> _Consigne_: Prolongez l'article sur les craintes de la gauche tunisienne face aux islamistes en reprenant juste après sa dernière phrase.

> _Extrait fourni_:
____

La gauche tunisienne juge que les islamistes menacent la laïcité

Les islamistes tunisiens, privés de parole sous le régime de Zine Ben Ali, se servent de l'espace de liberté créé par la révolution de janvier pour tenter d'imposer leur vision de la société aux dépens des valeurs laïques du pays, estime le secrétaire général du mouvement Ettajdid (gauche).

L'élection d'une Assemblée constituante le 23 octobre prochain, premier scrutin organisé dans le sillage du "printemps arabe" qui a déferlé en Afrique du Nord et au Proche-Orient, a été précédée de vifs débats en Tunisie entre les islamistes et les organisations laïques, qui ont dégénéré cette semaine en violences.
La police a tiré des grenades lacrymogènes vendredi pour disperser un rassemblement d'islamistes, dont de nombreux salafistes, venus dénoncer la diffusion par la chaîne de télévision Nessma du film franco-iranien "Persepolis", dans lequel Allah est représenté, ce que l'islam proscrit.
Pour Ahmed Ibrahim, le secrétaire-général du mouvement Ettajdid, les organisations laïques doivent unir leurs forces pour créer un contre-poids au parti islamiste Ennahda, qui, en s'efforçant de renvoyer une image modéré, est présenté comme le favori du scrutin du 23 octobre.
"Aujourd'hui en Tunisie, il y a une mouvance moderniste qui cherche à renforcer les libertés et les valeurs progressistes", déclare-t-il dans une interview à Reuters. "Il y a une seconde mouvance qui souhaite utiliser les sentiments religieux du peuple et qui tente d'imposer un certain contrôle et un mode de vie bien spécifique."
Ce n'est pas la première fois qu'Ettajdid s'oppose ouvertement à Ennahda. Le parti d'Ibrahim a défendu l'égalité du droit à l'héritage entre les hommes et les femmes, un principe rejeté par le mouvement islamiste, et il a plus récemment pris fait et cause pour la chaîne de télévision qui a diffusé le film d'animation de Marjane Satrapi.
La communauté laïque tunisienne "ne doit pas sous-estimer les risques posés par Ennahda", met en garde Ibrahim. "Le mode de vie moderne est menacé (...) Nous avons conscience de la gravité de la situation."
LIBERTÉ ET TENSIONS
Le mouvement de contestation populaire qui chassé Ben Ali du pouvoir qu'il occupait depuis 23 ans a inspiré des soulèvements similaires en Egypte, Libye, Syrie et au Yémen, redessinant le paysage politique de la région.

____

> _Données à examiner_:
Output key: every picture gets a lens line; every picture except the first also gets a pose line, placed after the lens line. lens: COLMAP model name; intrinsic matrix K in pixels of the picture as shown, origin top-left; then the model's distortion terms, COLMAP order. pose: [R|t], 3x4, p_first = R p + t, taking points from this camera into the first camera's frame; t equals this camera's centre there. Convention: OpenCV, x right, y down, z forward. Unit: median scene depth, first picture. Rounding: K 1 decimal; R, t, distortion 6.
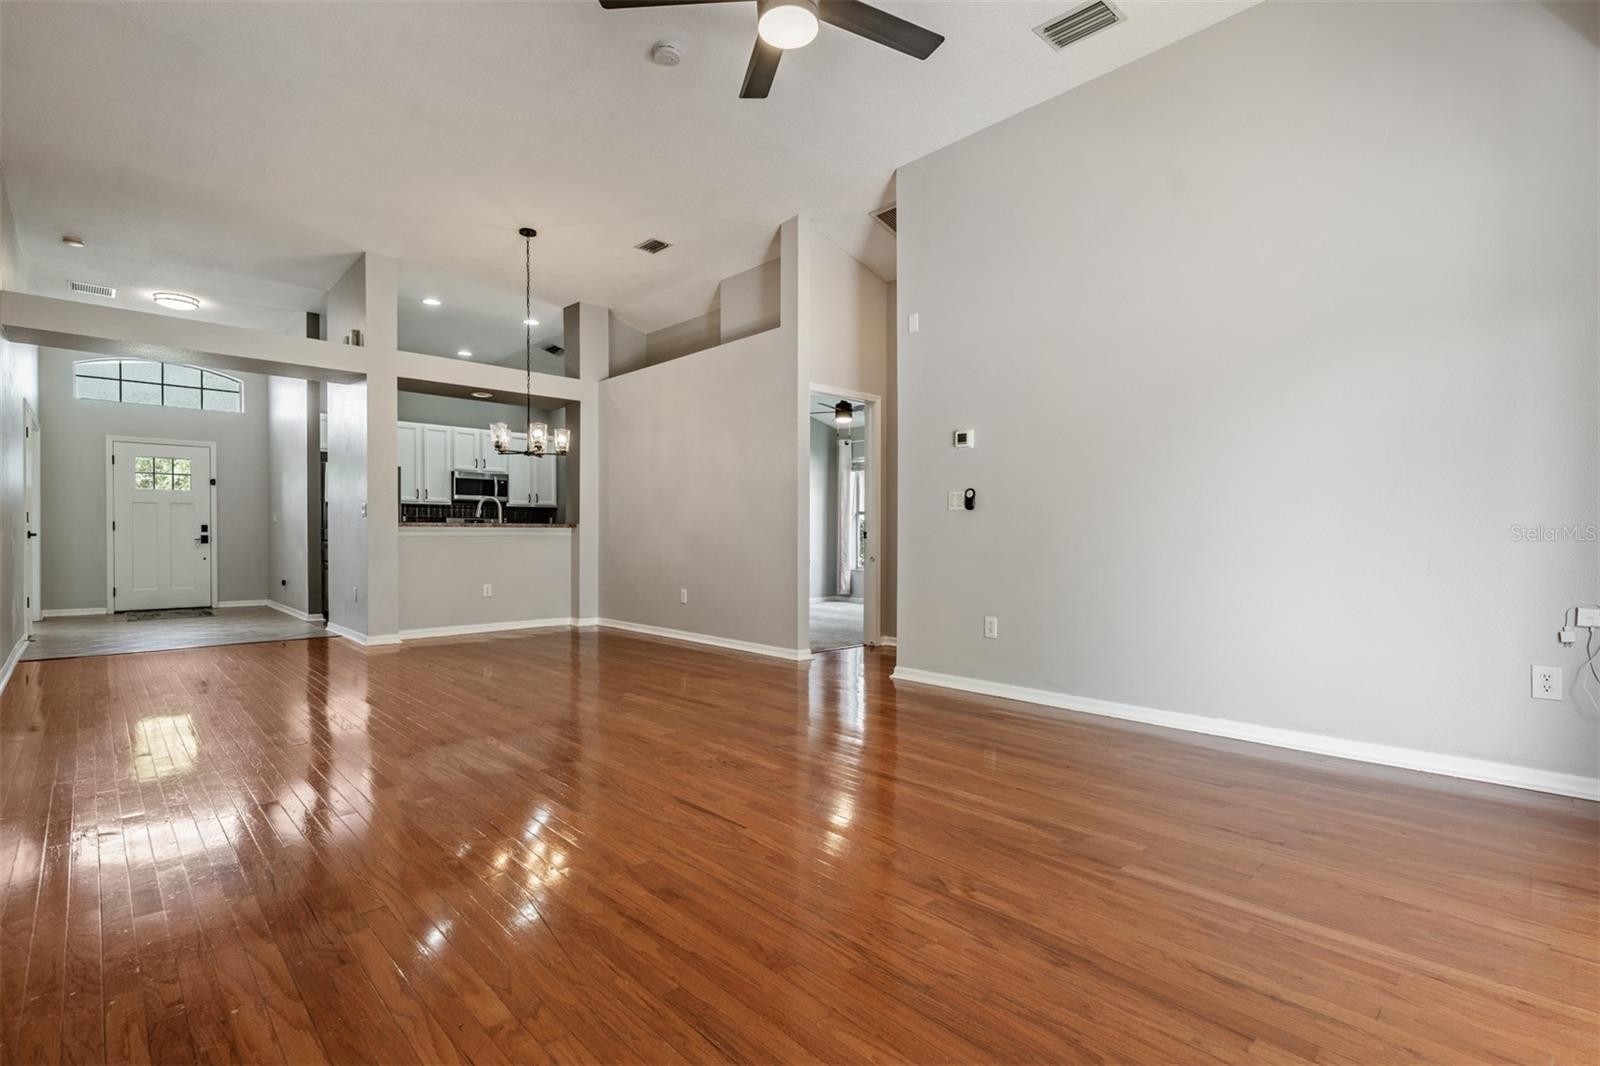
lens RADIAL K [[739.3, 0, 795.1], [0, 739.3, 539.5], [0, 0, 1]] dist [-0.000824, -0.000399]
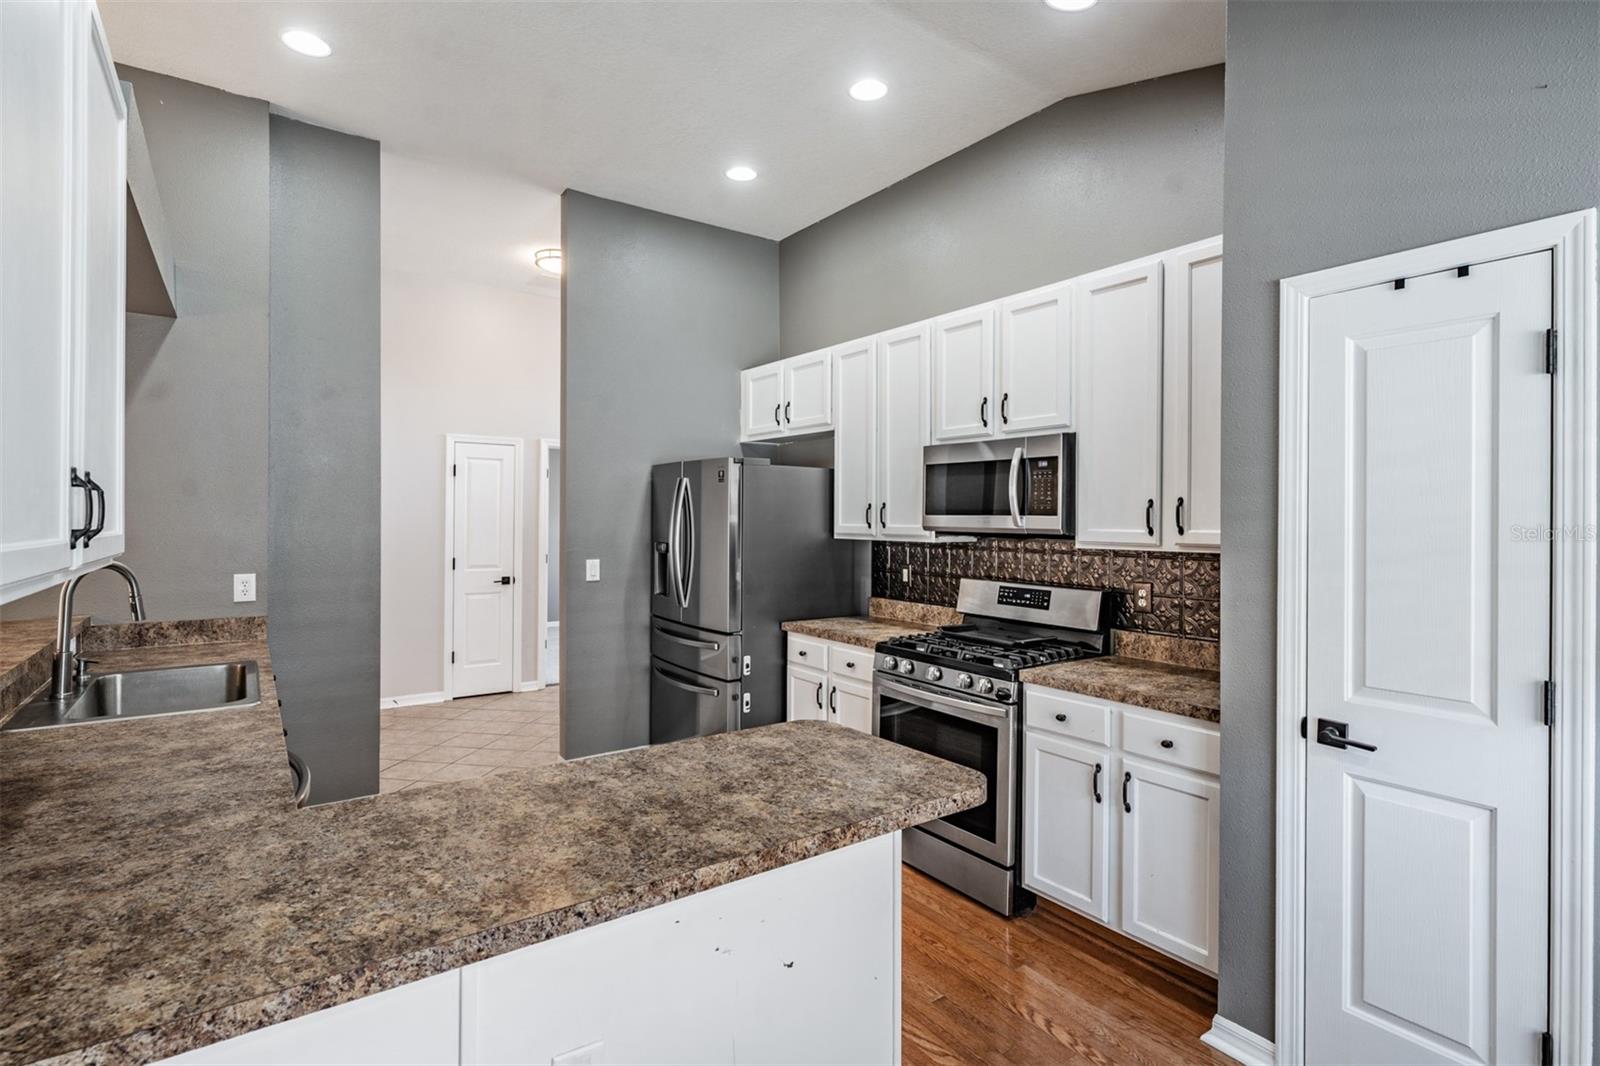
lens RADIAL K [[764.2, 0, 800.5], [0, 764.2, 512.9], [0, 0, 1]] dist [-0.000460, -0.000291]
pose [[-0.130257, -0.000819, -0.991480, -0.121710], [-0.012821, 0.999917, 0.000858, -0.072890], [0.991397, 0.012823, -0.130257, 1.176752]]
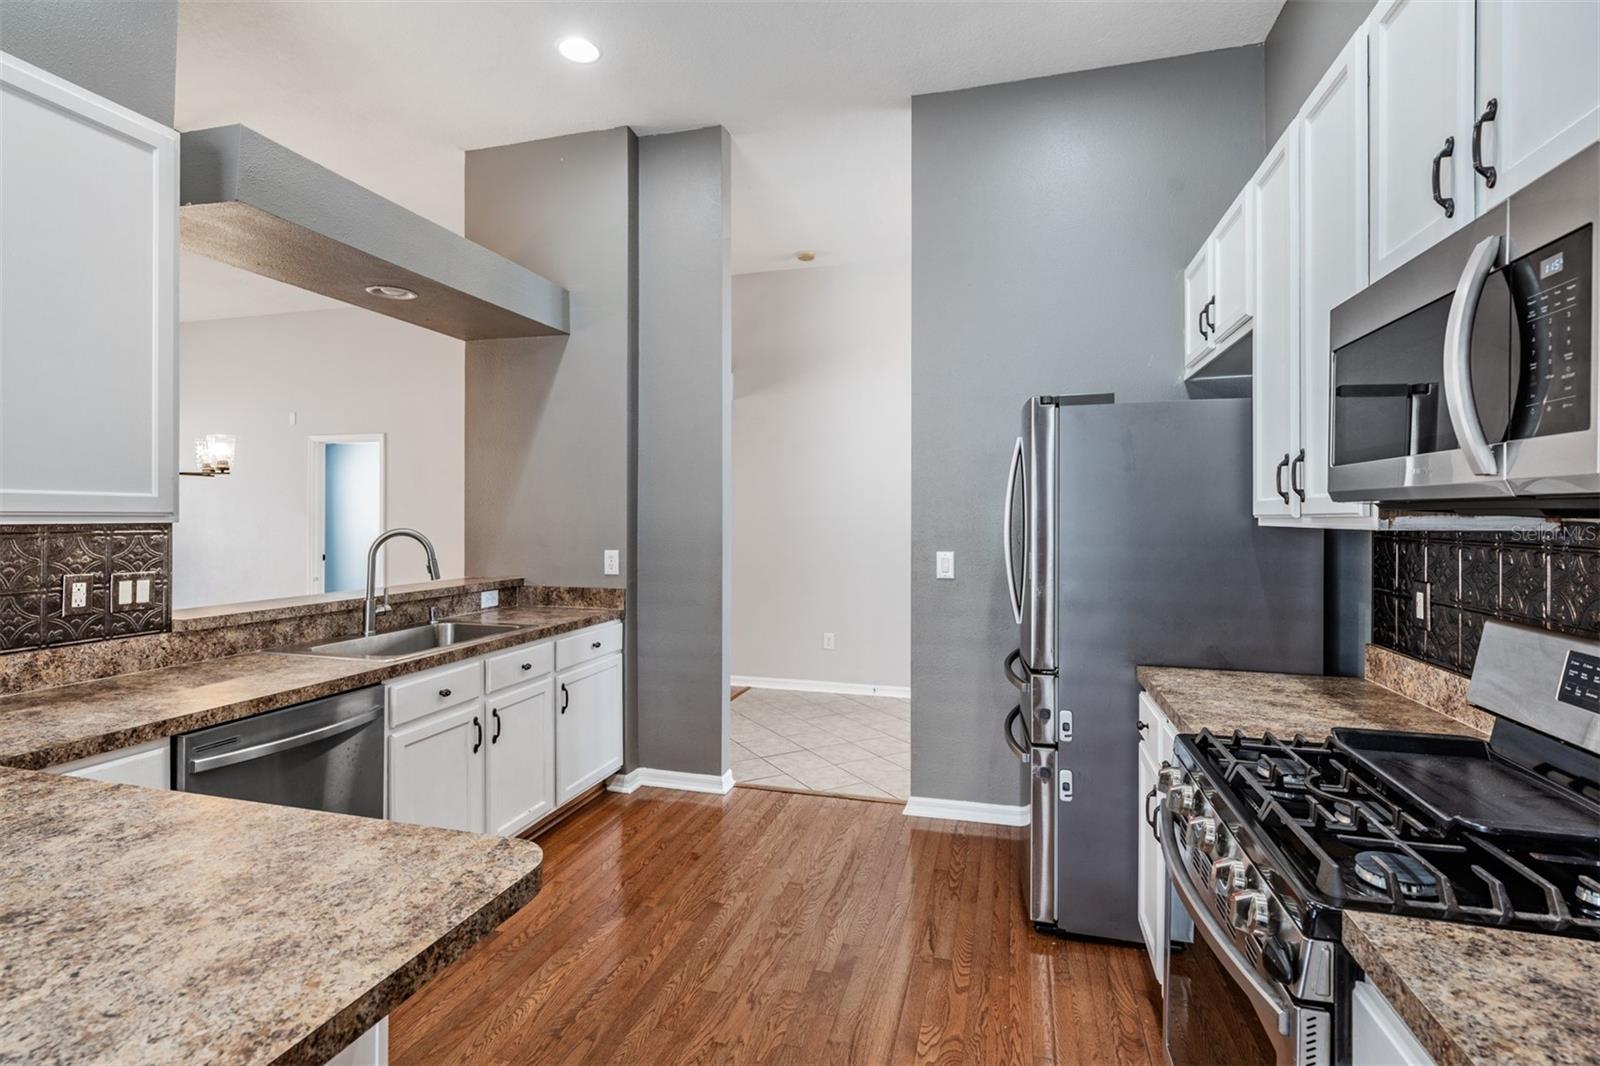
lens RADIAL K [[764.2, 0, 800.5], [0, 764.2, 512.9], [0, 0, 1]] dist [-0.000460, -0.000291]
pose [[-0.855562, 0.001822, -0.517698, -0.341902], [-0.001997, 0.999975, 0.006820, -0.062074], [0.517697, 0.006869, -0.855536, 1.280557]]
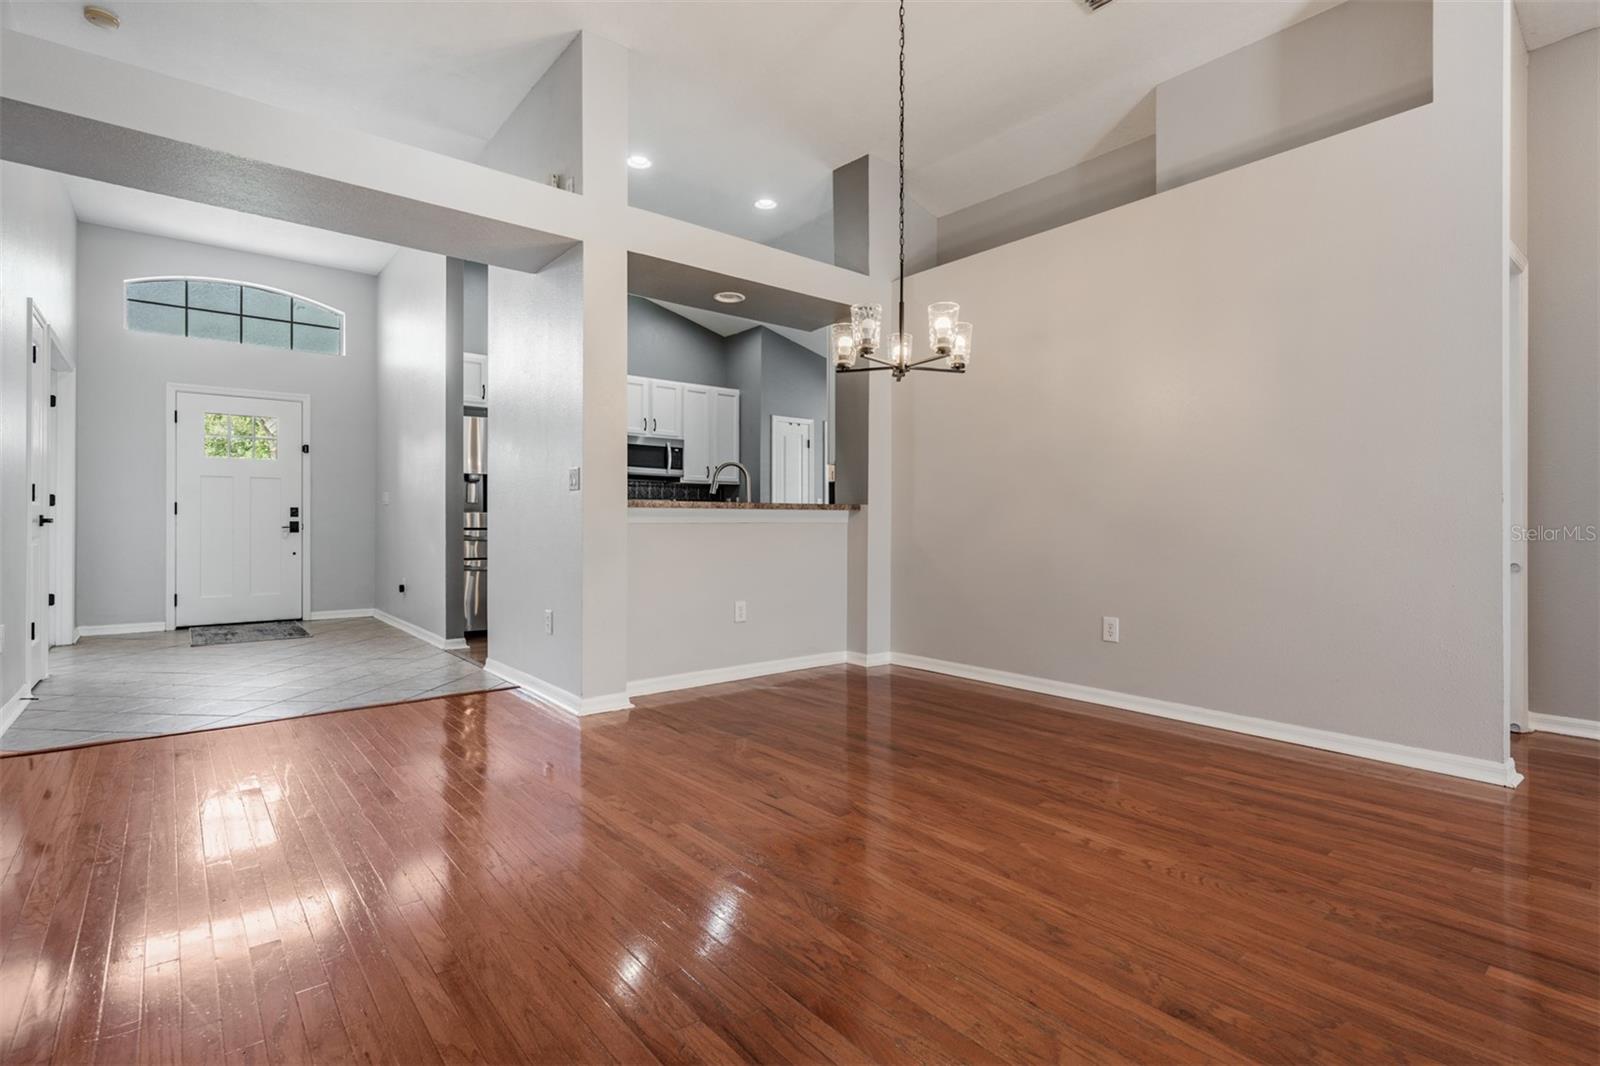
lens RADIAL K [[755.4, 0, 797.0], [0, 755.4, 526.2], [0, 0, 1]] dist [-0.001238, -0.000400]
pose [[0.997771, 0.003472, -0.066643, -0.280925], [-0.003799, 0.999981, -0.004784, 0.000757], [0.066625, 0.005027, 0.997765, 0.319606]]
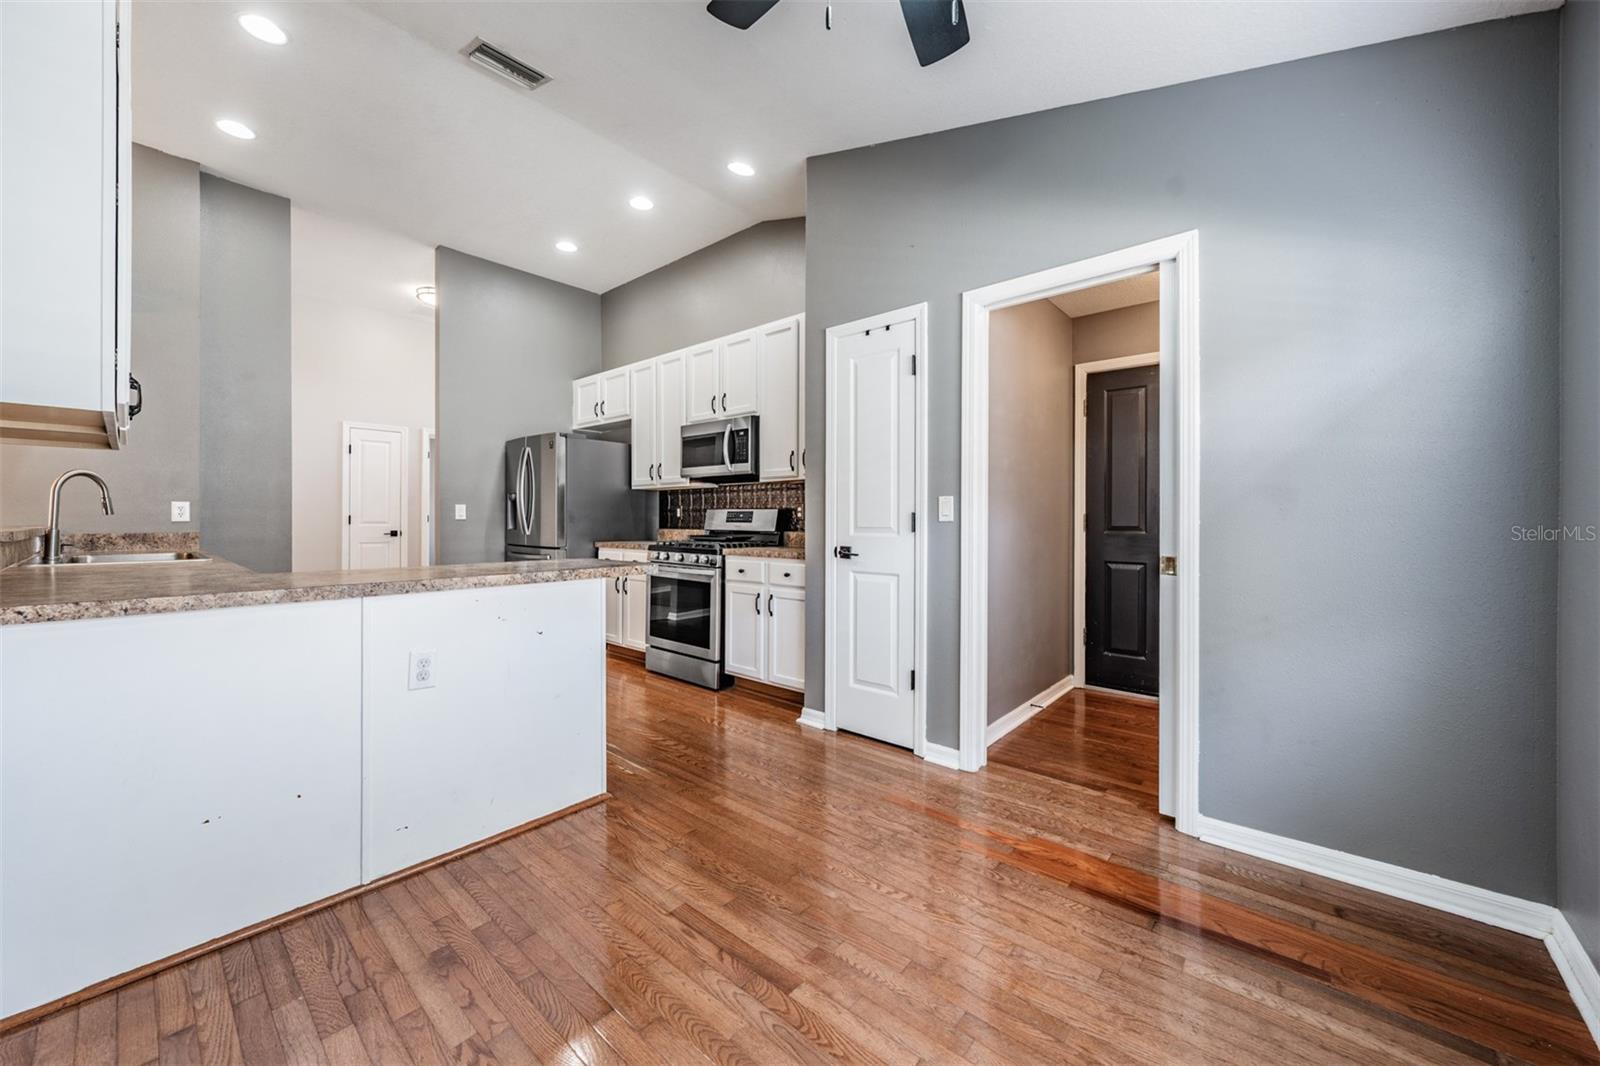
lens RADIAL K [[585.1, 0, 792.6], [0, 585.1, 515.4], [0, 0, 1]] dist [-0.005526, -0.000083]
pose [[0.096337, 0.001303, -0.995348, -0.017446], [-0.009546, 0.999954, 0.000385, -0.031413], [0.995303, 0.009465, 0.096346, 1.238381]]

____

> _Résultat_:
Plus de six mois après la révolution tunisienne, les Etats voisins regardent avec attention le processus de transition et la construction d'un nouvel Etat tunisien.
Interdit et réprimé sous le régime Ben Ali, le parti Ennahda apparaît comme le grand gagnant de la révolution et part en position de grand favori pour le scrutin.
Le chef de file d'Ennahda, Rachid Ghannouchi, a assuré que son parti ferait preuve de tolérance face aux valeurs morales libérales. "Un double-langage" pour Ibrahim qui y voit une stratégie de dissimulation des véritables intentions et projets des islamistes.
Ancien professeur d'université et opposant de longue date à Ben Ali, Ibrahim a brièvement occupé après la révolution les fonctions de ministre de l'Enseignement supérieur avant de démissionner lors de la chute du gouvernement de transition.
Selon lui, les désaccords avec le parti islamiste ne "doivent pas empêcher une coexistence au sein de l'Assemblée constituante, dans le respect des règles du jeu démocratique".
"La démocratie passe par la coexistence avec tous sans exception, y compris avec Ennahda", a-t-il ajouté.
"Nous souhaitons renforcer le front moderniste au sein de l'Assemblée constituante face à tout mouvement fondamentaliste cherchant à faire reculer le pays et à anéantir tous les gains acquis (lors de la révolution)."
Ettajdid est membre d'une coalition électorale, baptisée le Pôle démocratique moderniste (PDM) et mise en place en vue du scrutin du 23 octobre.